— BEGIN RECORDS FOR PROCESSING —

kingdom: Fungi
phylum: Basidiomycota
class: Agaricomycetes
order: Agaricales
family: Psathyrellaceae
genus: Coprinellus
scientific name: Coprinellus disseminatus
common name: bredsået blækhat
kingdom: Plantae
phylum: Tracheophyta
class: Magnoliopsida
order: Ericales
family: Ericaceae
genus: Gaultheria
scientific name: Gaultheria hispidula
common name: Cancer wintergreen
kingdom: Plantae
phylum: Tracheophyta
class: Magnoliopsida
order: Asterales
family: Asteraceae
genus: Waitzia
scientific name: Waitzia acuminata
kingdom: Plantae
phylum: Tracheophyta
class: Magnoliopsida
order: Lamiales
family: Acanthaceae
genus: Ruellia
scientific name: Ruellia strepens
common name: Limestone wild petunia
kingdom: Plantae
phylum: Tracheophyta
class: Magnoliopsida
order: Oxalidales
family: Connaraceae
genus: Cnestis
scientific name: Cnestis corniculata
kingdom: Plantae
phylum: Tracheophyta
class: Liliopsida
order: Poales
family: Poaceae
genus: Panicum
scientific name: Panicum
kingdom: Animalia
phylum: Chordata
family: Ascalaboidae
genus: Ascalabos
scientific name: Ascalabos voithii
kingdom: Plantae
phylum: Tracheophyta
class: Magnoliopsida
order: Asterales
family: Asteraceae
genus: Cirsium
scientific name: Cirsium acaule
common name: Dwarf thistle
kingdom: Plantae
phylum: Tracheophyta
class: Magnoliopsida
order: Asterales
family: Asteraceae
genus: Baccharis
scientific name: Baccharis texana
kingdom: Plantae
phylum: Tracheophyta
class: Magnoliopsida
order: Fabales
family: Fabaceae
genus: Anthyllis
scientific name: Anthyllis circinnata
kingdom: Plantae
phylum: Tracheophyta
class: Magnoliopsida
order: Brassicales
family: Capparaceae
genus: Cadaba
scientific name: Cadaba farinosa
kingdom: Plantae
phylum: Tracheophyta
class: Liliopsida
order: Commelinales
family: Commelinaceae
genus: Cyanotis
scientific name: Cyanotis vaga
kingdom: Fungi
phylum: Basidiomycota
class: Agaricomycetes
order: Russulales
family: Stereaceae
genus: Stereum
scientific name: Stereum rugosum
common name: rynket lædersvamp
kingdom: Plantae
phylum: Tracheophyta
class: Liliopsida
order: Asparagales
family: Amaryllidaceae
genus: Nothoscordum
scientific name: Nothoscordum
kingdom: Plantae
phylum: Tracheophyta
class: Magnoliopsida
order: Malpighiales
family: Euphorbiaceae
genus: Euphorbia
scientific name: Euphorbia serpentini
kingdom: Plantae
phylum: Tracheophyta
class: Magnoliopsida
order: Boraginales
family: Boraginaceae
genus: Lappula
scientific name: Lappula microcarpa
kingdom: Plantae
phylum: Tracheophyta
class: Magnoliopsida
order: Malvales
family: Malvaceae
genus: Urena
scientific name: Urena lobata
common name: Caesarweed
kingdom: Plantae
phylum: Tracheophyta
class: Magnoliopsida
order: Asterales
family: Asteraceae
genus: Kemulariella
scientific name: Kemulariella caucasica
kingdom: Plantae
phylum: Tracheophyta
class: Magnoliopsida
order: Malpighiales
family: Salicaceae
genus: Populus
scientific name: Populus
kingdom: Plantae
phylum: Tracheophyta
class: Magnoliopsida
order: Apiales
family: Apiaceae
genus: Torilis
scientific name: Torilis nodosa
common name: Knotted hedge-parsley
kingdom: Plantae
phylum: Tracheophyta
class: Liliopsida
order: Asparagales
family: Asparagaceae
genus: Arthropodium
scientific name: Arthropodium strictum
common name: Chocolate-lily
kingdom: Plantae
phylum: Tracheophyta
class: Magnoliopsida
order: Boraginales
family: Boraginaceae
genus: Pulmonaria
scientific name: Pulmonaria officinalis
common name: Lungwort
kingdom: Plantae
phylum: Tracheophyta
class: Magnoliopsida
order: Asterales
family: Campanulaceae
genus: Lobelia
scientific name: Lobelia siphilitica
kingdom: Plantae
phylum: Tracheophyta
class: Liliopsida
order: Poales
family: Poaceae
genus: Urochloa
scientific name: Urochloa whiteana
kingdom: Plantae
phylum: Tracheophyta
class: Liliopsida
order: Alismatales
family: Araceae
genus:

— END RECORDS FOR PROCESSING —

§ **REQUIRED TASK**: Write out the material word for word, starting with the line that contains "common name: Cancer wintergreen" and going on through the line that contains "phylum: Chordata", with both of those lines included.

§ **SOLUTION FOR THIS TASK**:
common name: Cancer wintergreen
kingdom: Plantae
phylum: Tracheophyta
class: Magnoliopsida
order: Asterales
family: Asteraceae
genus: Waitzia
scientific name: Waitzia acuminata
kingdom: Plantae
phylum: Tracheophyta
class: Magnoliopsida
order: Lamiales
family: Acanthaceae
genus: Ruellia
scientific name: Ruellia strepens
common name: Limestone wild petunia
kingdom: Plantae
phylum: Tracheophyta
class: Magnoliopsida
order: Oxalidales
family: Connaraceae
genus: Cnestis
scientific name: Cnestis corniculata
kingdom: Plantae
phylum: Tracheophyta
class: Liliopsida
order: Poales
family: Poaceae
genus: Panicum
scientific name: Panicum
kingdom: Animalia
phylum: Chordata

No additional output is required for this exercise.